Secondo questi due studi condotti dalla pubblicate sul Journal of Strength and Conditioning Research e sullo Scandinavian Journal of Medicine and Science in Sports, fare stretching indebolirebbe le prestazioni perché farebbe sentire più deboli durante l’allenamento e non preserverebbe dal rischio di infortuni. Insomma: non solo lo stretching non sarebbe necessario, ma addirittura controproducente.

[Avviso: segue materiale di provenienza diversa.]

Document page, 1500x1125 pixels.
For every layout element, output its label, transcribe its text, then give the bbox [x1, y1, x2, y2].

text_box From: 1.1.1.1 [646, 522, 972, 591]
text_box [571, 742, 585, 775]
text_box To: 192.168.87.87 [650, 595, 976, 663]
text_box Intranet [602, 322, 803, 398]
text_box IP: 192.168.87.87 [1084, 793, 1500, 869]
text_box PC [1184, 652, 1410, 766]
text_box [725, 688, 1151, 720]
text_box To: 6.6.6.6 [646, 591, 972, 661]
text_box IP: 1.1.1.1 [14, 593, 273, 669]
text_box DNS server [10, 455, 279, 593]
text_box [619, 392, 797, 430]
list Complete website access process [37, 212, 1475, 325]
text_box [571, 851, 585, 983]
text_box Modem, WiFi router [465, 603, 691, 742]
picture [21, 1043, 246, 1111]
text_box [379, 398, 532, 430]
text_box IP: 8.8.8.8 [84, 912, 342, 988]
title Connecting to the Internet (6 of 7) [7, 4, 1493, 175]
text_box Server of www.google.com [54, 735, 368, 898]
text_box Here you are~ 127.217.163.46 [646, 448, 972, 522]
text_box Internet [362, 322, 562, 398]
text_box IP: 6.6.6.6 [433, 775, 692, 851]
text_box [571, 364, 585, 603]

Le ricerche sono state condotte dall’Università di Zagabria; i volontari scelti per lo studio sono stati fatti riscaldare solo con lo stretching e poi sono stati invitati a saltare, sollevare e scattare; gli scienziati hanno così potuto osservare che lo stretching statico riduce la forza dei muscoli allungati di quasi il 5,5 per cento. Questo effetto diminuisce quando l’allungamento e, quindi lo stretching, dura meno di 45 secondi.

Dai risultati raccolti dai ricercatori è emerso che, in generale, i muscoli allungati sono meno forti e potenti, e che la potenza muscolare scende di circa il 2 per cento dopo lo stretching.

Anche il secondo studio conferma quanto evidenziato dal primo: i volontari che provavano a sollevare pesi dopo uno stretching statico, riuscivano ad alzare di meno perché si sentiva meno stabile. Tutto questo è strano? Secondo gli esperti no, in quanto lo stretching fa effettivamente quello che si richiede da tale esercizio, ossia sciogliere i muscoli, ma ciò li rende meno adatti a immagazzinare energia e a usarla durante l’allenamento.

Pertanto, gli esperti consigliano di non effettuare stretching come riscaldamento ma di scaldarsi in modo dinamico e muovendo i muscoli che verranno poi usati durante l’allenamento.